Oro-facial and facial pain

Oro-facial pain refers to pain in and around the mouth and face pain being anywhere around the face.

This is something we work with frequently. We are often asked, as part of a multidisciplinary approach, to help identify whether a source of face/mouth pain is musculoskeletal (coming from muscles, joints, ligaments, bones …) or nerve related (like trigeminal neuralgia).

We do this through a thorough assessment and history to see if pain is amenable to physiotherapy and if not, what we suspect it could be and who the best profession is to help you with it. We also screen for any red flags that would need urgent medical attention.

Often pain presentations can be tricky and have multiple sources, for example someone can have trigeminal neuralgia AND TMD (jaw problems) AND migraine. We control and treat the things we can and work in with medical and dental specialists to get to a place where pain is managed/controlled/treated.

Types of face pain we can treat as physios:

  • TMJ (jaw) conditions: this can include pain from muscles (myalgia) and pain from the joint.

  • Referred pain/ headache from the jaw or upper neck. These areas can send pain into the mouth and face!

  • We can help with desensitising techniques for post hepatic or other recovering/managed neuralgias.

What we cannot treat:

  • We cannot fix/cure trigeminal neuralgia or post herpactic neuralgias. We can help with desensitising techniques and managing other structures like the jaw and neck which may help a portion of the pain. But the gold standard of care here is medical!

  • Tooth problems! we often work with your dentist to work out id a mouth pain is gum/tooth or TMJ related

  • burning mouth syndrome: this is a complex presentation and should be assessed by a oral medicine doctor.

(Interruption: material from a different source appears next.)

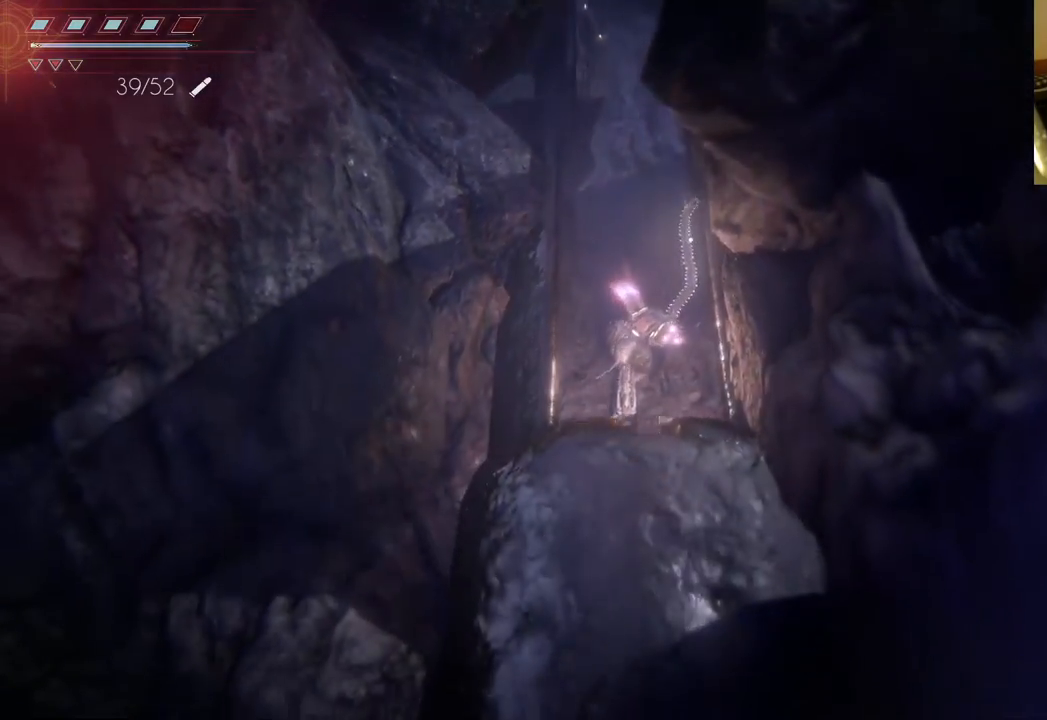
{"buttons": [], "left_stick": "down", "right_stick": "center", "events": []}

  • We cannot fix/cure primary headache - true migraine and other primary headache disorders are multifaceted and often not solely musculoskeletal. We will still need a neurologist involved in your care.

How do we treat face pain?

  • We work out how irritable/cranky your symptoms are and find a sensible starting point.

  • We may or may not use manual therapy (“hands on” or needling) depending on the irritability and chronicity of your symptoms.

  • We often use tools like self treating and general or specific exercise to change pain presentations

  • We will take an inventory of other things that contribute to the pain experience like sleep, exercise and mental health to ensure you are in the best place possible to have a good result.

  • Simple strategies like cool and warm face washers can be simple ways of changing the experience quickly to allow for change too.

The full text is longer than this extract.